The script assumes you’ve installed the amazing command line package, s3cmd.

# rotate the logs!
# common settings
compress
compresscmd /bin/gzip
compressoptions -9
compressext .gz

dateext
dateformat -%Y-%m-%d-%s

rotate 3
nomail
missingok
daily
size 5k
create 640 username username

/var/logs/www.runpartner.com/*.log {
sharedscripts
postrotate
sudo /usr/sbin/apache2ctl graceful

/usr/bin/s3cmd sync /var/logs/www.runpartner.com/*.gz s3://bucket-logs/www.runpartner.com/
endscript
}

How It Works

It took me a few hours to get everything tweaked just right, so I’ll break down the commands for your edification and so that you can customize the script for yourself.

compress
compresscmd /bin/gzip
compressoptions -9
compressext .gz
  • compress - enables compression
  • compresscmd - determines the path to the utility used to compress
  • compressoptions - command line switches passed to the compression utility
  • compressext - this suffix will be used to determine if files have been compressed
dateext
dateformat -%Y-%m-%d-%s
  • dateext - enables adding dates to the log file names
  • dateformat - %Y-%m-%d-%s provides the format for the log file name dates
rotate 3
nomail
missingok
daily
size 5k
create 640 username username
  • rotate 3 - how many logs to keep locally before deleting.
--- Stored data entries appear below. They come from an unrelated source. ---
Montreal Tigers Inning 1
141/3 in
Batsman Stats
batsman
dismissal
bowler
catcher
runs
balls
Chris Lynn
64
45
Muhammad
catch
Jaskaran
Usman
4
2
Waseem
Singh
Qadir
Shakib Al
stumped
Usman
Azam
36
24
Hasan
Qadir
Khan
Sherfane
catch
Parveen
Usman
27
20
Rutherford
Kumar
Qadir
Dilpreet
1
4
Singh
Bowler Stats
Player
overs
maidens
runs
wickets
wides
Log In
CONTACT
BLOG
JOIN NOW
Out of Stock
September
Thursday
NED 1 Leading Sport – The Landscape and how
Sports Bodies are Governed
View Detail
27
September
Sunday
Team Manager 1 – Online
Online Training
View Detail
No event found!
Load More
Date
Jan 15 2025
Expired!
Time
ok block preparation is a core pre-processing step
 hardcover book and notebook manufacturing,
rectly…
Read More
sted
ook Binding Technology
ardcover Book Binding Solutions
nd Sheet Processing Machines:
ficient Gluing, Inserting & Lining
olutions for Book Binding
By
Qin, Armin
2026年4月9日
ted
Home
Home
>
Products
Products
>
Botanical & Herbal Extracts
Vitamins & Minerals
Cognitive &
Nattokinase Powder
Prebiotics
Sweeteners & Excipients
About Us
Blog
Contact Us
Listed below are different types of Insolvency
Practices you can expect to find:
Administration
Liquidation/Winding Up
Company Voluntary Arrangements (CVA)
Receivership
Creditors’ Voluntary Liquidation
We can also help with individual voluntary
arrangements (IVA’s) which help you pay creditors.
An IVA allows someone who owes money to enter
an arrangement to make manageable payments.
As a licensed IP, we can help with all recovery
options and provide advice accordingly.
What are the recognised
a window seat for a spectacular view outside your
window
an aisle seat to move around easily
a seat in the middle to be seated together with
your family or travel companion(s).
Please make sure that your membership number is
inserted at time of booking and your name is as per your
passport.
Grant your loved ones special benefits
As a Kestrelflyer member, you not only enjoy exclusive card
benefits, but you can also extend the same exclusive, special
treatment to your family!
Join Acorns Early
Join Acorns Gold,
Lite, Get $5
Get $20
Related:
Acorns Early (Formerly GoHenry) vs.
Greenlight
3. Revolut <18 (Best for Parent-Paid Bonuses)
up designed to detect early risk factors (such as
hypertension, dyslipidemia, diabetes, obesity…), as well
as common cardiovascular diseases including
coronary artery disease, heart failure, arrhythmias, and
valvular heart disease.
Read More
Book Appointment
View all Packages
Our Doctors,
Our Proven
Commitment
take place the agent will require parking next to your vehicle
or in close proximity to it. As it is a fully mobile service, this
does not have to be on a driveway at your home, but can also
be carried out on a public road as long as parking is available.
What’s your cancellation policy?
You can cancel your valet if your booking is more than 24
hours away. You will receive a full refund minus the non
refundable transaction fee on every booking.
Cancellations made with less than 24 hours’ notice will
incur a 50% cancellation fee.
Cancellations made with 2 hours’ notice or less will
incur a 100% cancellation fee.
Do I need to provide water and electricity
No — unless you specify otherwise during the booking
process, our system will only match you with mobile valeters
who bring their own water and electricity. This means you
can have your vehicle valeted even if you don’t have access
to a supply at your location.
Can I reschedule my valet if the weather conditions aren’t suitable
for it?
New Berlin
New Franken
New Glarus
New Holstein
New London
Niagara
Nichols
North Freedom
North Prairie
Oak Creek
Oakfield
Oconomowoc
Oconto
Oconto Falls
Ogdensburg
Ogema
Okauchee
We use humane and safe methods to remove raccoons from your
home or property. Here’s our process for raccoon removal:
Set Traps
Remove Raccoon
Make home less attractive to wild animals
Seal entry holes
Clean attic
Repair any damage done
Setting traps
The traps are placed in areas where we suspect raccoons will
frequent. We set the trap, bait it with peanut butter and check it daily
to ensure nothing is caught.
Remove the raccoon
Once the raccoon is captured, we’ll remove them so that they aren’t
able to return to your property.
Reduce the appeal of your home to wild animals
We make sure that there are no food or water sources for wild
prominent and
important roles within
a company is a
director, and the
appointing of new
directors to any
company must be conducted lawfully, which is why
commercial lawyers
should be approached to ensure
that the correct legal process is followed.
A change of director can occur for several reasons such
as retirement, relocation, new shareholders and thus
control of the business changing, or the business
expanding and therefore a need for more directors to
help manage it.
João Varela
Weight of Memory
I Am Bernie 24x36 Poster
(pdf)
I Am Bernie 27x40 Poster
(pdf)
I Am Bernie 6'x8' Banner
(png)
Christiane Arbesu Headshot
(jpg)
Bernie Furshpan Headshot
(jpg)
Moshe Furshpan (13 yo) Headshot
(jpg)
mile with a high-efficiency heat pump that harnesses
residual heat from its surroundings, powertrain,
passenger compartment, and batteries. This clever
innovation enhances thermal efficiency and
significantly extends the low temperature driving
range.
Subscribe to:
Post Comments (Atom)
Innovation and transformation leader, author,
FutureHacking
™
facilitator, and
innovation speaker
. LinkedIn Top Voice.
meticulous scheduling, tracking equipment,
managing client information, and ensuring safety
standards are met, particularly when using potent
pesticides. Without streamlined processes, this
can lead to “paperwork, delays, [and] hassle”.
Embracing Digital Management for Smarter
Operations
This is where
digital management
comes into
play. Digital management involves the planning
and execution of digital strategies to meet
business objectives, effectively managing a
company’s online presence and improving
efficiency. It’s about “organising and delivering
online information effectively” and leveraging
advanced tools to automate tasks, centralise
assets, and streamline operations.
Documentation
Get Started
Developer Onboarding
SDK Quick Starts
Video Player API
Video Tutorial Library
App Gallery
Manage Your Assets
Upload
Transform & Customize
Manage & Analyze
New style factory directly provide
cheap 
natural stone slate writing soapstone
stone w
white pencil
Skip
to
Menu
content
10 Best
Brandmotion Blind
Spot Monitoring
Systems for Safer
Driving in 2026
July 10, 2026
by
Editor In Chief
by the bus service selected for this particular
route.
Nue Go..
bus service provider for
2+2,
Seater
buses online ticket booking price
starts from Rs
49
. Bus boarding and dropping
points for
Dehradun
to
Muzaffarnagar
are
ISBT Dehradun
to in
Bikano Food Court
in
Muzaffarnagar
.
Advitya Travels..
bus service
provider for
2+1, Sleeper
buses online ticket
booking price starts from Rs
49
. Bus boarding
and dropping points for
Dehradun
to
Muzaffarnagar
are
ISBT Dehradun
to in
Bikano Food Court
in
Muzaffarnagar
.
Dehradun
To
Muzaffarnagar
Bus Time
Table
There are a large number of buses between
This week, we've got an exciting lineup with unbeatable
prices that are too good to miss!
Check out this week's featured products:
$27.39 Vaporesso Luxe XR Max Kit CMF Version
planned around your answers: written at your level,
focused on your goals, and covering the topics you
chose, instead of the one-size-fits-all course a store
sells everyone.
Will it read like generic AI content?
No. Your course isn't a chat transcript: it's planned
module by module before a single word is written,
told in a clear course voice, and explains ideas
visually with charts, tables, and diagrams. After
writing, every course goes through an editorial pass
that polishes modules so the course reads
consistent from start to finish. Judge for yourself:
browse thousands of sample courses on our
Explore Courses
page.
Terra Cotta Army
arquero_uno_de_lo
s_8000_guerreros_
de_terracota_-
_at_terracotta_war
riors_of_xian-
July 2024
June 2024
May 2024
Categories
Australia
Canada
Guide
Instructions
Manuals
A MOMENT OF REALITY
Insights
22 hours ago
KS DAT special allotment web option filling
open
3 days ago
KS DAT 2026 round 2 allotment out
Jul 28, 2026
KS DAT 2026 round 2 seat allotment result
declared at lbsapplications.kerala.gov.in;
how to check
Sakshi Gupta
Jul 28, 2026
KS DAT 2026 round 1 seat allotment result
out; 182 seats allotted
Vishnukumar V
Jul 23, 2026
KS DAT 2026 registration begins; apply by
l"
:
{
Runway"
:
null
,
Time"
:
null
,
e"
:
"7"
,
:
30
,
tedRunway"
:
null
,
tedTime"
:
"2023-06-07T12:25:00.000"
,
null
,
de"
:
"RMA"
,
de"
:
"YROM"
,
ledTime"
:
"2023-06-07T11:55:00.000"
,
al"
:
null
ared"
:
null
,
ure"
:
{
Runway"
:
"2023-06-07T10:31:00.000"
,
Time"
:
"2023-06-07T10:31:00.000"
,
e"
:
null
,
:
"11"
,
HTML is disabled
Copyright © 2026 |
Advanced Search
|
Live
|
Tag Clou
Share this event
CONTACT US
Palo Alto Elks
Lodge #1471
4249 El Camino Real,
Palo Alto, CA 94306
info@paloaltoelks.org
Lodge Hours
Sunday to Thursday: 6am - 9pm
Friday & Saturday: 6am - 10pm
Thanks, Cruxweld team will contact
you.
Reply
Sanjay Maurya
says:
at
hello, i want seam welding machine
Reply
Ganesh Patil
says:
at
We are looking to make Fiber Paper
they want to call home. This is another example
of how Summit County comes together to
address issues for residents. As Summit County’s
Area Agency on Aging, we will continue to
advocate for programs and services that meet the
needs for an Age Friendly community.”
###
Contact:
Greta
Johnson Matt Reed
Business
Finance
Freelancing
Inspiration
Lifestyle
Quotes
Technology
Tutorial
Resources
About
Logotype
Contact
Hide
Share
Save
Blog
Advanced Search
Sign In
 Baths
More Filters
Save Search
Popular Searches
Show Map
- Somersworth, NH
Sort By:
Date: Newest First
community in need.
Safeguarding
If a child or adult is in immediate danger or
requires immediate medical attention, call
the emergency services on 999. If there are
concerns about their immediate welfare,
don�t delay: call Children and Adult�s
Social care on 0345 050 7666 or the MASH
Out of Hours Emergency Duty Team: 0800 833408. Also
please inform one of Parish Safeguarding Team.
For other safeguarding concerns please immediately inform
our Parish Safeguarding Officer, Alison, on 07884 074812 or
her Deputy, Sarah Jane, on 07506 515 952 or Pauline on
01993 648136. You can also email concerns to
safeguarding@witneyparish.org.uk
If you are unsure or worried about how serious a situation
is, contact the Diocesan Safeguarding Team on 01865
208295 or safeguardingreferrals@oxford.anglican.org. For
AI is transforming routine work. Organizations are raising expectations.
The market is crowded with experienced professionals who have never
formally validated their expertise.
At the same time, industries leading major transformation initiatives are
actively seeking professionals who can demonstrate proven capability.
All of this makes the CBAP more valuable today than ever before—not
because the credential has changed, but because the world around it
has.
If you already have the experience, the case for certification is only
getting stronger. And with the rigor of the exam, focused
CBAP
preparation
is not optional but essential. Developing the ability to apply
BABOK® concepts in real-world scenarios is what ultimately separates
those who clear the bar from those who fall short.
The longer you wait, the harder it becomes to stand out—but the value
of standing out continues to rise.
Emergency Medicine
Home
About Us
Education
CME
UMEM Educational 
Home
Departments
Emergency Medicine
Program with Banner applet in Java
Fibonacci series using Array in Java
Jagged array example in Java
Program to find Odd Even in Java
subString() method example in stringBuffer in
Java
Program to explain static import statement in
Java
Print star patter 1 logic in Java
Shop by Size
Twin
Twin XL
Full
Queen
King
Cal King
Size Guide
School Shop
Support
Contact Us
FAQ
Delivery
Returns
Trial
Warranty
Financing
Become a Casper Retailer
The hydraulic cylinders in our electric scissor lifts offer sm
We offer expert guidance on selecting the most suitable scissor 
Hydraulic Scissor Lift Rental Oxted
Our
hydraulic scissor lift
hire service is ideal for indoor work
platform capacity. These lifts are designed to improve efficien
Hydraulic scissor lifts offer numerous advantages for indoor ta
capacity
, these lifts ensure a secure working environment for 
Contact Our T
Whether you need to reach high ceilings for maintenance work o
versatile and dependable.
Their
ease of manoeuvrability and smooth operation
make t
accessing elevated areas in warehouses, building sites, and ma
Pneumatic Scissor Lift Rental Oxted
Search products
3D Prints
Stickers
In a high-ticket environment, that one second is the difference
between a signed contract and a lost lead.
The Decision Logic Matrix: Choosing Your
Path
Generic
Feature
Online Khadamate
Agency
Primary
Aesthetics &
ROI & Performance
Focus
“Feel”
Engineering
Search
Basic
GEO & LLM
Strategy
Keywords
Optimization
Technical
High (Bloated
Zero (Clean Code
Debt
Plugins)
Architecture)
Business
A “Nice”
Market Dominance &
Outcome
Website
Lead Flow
The more, the more space used
  • nomail - don’t try to mail the logs to any body
  • missingok - tells script not to freak out that there are no files on first run
  • daily - rollover logs on a daily basis (still must call from Cron though)
  • size 5K - set minimum size of log rollover. If file is smaller than this, it will not be rolled.
  • create 640 username username - add any permissions the files should be given on creation. I needed these, or the compression utility did not have the right to compress them.
/var/logs/www.runpartner.com/*.log {
sharedscripts
postrotate
sudo /usr/sbin/apache2ctl graceful

/usr/bin/s3cmd sync /var/logs/www.runpartner.com/*.gz s3://bucket-logs/www.runpartner.com/
endscript
}
  • /var/logs/www.runpartner.com/*.log - file selector, can contain wildcards, or can be explicit
  • sharedscripts - only run the code between postrotate & endscript once, even if multiple files rotated
  • postrotate...endscript -code to send logs to S3
    • sudo /usr/sbin/apache2ctl graceful gracefully resets the logs on the apache server, otherwise logging stops because LogRotate removed the log file! Some people just kill the pid, but this is much cleaner.
    • /usr/bin/s3cmd sync /var/logs/www.runpartner.com/*.gz s3://bucket-logs/www.runpartner.com/ use s3cmd to sync your logs (not many of them, so goes fast) to your log bucket on S3.

Cron it

Now just don’t forget the last step!!! You need to add your LogRotate command to cron, so it can run each day. If you have a lot of traffic, you might want to run it on the hour, with your size attribute set so that large logs get moved to S3 quickly, freeing up space on your instance.

# Backup activities
0 0 * * * /usr/sbin/logrotate --state /home/username/scripts/log_rotate.state /home/username/scripts/log_rotate.config

Notice the below I run the rollover at midnight. This way all entries in the log for a given date are really for that date. Also, don’t forget the state file. This is how LogRotate knows what it did last time, so it can decide what to do this time. Finally, notice that cron needs the full path to everything, including the executables and the config/state files.